I wish I could have asked
The voice on the phone about him.
A stretcher takes William away
Under a red velvet blanket.

 

About Will Collins

Will Collins is currently a nurse in Toms River, NJ, living with his three dogs who are a handful.  He graduated Richard Stockton University of NJ before becoming a nurse with a major in Spanish language and culture and writing.  When not at work, he can be found writing, skateboarding, and hiking or bird watching.
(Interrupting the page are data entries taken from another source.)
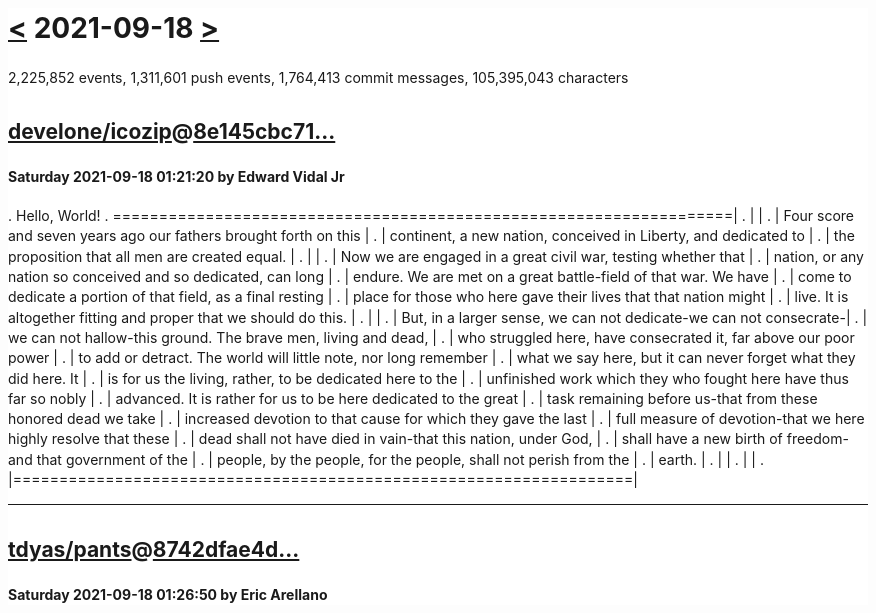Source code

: # [<](2021-09-17.md) 2021-09-18 [>](2021-09-19.md)

2,225,852 events, 1,311,601 push events, 1,764,413 commit messages, 105,395,043 characters


## [develone/icozip](https://github.com/develone/icozip)@[8e145cbc71...](https://github.com/develone/icozip/commit/8e145cbc71c1f17d99fc2520c7b05ca3e6a5a5eb)
#### Saturday 2021-09-18 01:21:20 by Edward Vidal Jr

. Hello, World!
. ===================================================================|
. |                                                                   |
. | Four score and seven years ago our fathers brought forth on this  |
. | continent, a new nation, conceived in Liberty, and dedicated to   |
. | the proposition that all men are created equal.                   |
. |                                                                   |
. | Now we are engaged in a great civil war, testing whether that     |
. | nation, or any nation so conceived and so dedicated, can long     |
. | endure. We are met on a great battle-field of that war. We have   |
. | come to dedicate a portion of that field, as a final resting      |
. | place for those who here gave their lives that that nation might  |
. | live. It is altogether fitting and proper that we should do this. |
. |                                                                   |
. | But, in a larger sense, we can not dedicate-we can not consecrate-|
. | we can not hallow-this ground. The brave men, living and dead,    |
. | who struggled here, have consecrated it, far above our poor power |
. | to add or detract. The world will little note, nor long remember  |
. | what we say here, but it can never forget what they did here. It  |
. | is for us the living, rather, to be dedicated here to the         |
. | unfinished work which they who fought here have thus far so nobly |
. | advanced. It is rather for us to be here dedicated to the great   |
. | task remaining before us-that from these honored dead we take     |
. | increased devotion to that cause for which they gave the last     |
. | full measure of devotion-that we here highly resolve that these   |
. | dead shall not have died in vain-that this nation, under God,     |
. | shall have a new birth of freedom-and that government of the      |
. | people, by the people, for the people, shall not perish from the  |
. | earth.                                                            |
. |                                                                   |
. |                                                                   |
. |===================================================================|

---
## [tdyas/pants](https://github.com/tdyas/pants)@[8742dfae4d...](https://github.com/tdyas/pants/commit/8742dfae4d104e80ce7f1003bd1b1fbe518eb0c2)
#### Saturday 2021-09-18 01:26:50 by Eric Arellano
His poetry is currently not published, so he says this is an exclusive treat!

Water by Will Collins

As a nurse
I learned that amongst the bone scaffolding
And water balloon organ mechanics
We are mostly water

I have been so fluid in my life.
A chameleon drowning who’s
His own worst enemy

Writer turned estimator turned mailman,
Turned nurse turned cubicle dweller,
Riding a bank account too weak for
More student loans
And a resume too broad to
Fit the next mold
While searching for greener pastures

I’ve always been the stream
That flows effortlessly through
A keyhole to grass greener
Only to be the same shade of
Jaded when I step foot on
The dew soaked lawn of another
Early morning prospect

I am made of water,
But even so,
there may never be a day’s work
I find that doesn’t feel like work
And quenches the thirst of this
Dripping mess body

 

 

About Will Collins

Will Collins is currently a nurse in Toms River, NJ, living with his three dogs who are a handful.  He graduated Richard Stockton University of NJ before becoming a nurse with a major in Spanish language and culture and writing.  When not at work, he can be found writing, skateboarding, and hiking or bird watching. His poetry is currently not published, so he says this is an exclusive treat!